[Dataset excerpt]
========================================================================

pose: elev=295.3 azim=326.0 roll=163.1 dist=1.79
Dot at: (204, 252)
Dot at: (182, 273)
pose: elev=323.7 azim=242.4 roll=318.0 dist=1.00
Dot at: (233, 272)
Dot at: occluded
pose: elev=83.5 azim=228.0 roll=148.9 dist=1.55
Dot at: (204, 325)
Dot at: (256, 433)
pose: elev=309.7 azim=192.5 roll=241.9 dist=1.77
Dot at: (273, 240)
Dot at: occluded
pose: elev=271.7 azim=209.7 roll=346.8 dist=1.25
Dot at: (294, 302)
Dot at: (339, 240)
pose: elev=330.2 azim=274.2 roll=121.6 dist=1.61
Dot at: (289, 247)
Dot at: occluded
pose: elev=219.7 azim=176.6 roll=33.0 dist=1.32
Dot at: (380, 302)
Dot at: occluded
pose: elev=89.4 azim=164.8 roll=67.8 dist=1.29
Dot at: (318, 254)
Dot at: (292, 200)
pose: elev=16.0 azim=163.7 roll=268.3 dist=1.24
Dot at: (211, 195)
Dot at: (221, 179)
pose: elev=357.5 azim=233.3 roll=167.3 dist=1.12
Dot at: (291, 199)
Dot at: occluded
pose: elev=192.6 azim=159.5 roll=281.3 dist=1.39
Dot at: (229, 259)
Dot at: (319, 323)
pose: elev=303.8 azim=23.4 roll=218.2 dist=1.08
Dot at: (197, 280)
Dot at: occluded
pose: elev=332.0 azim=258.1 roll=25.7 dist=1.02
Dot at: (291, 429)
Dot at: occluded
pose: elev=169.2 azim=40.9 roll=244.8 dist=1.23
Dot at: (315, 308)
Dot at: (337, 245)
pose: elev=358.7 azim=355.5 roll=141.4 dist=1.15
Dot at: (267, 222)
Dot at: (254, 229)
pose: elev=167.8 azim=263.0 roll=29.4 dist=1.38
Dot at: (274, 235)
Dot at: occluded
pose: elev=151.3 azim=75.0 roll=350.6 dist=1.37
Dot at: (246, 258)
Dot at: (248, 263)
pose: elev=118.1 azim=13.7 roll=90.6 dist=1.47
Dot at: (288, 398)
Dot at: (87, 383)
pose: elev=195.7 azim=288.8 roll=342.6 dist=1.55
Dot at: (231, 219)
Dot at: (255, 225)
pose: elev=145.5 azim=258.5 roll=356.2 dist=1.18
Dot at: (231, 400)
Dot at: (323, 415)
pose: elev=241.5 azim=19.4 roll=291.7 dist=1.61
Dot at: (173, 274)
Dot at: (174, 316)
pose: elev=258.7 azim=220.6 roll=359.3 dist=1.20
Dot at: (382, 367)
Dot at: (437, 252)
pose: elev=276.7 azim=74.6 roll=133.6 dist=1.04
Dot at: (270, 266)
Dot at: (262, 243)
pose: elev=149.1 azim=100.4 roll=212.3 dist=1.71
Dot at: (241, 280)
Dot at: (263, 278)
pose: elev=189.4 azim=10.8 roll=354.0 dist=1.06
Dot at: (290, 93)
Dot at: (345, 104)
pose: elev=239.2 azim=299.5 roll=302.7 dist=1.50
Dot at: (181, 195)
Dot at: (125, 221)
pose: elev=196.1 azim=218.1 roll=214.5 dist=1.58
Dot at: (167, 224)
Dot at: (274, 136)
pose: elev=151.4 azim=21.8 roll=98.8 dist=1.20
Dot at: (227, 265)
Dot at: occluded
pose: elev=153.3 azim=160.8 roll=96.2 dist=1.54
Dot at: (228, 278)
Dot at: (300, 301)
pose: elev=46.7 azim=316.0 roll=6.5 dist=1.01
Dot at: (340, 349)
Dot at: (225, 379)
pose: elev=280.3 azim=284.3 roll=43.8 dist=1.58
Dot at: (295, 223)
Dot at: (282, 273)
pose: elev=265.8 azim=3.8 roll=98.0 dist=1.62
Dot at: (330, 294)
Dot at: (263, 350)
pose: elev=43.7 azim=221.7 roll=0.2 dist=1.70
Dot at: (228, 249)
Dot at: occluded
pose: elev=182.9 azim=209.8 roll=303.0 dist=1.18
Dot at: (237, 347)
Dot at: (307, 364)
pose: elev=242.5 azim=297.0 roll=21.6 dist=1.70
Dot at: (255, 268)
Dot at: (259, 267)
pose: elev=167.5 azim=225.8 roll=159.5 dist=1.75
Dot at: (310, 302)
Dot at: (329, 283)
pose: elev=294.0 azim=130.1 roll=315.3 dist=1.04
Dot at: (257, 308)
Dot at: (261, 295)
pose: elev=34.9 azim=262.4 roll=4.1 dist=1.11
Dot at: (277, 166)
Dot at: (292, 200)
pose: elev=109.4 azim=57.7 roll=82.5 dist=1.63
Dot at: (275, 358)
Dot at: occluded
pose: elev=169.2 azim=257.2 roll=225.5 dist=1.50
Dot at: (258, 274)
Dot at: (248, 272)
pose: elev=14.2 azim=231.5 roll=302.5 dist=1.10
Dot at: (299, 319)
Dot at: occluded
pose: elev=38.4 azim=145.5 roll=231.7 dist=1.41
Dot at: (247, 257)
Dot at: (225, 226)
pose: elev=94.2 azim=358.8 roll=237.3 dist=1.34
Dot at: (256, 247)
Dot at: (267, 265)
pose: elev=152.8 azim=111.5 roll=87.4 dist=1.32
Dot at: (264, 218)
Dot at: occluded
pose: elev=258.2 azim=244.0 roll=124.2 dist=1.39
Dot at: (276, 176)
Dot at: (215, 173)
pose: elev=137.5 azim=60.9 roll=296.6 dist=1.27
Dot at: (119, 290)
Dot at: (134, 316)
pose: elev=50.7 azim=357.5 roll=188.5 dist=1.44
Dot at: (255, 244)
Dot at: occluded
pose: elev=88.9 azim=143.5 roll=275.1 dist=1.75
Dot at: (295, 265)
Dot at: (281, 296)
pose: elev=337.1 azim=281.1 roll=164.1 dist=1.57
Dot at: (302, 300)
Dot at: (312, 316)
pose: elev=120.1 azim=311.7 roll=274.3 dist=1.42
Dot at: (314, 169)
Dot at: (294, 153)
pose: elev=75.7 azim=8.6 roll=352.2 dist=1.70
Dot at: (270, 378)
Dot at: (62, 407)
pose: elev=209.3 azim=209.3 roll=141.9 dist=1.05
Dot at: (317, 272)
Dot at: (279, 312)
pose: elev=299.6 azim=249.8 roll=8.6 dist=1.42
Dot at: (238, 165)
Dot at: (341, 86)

========================================================================

Aim: Rewrite the listing starting with the line containing "pose: elev=337.1 azim=281.1" and going on through the line containing "Dot at: (62, 407)", keeping every line in that span. In the second "Dot at" line under each pose, multiply both coordinates by 1.65 and round them to whole numbers, with halves going up; copy all other lines unchanged.

Full solution:
pose: elev=337.1 azim=281.1 roll=164.1 dist=1.57
Dot at: (302, 300)
Dot at: (515, 521)
pose: elev=120.1 azim=311.7 roll=274.3 dist=1.42
Dot at: (314, 169)
Dot at: (485, 252)
pose: elev=75.7 azim=8.6 roll=352.2 dist=1.70
Dot at: (270, 378)
Dot at: (102, 672)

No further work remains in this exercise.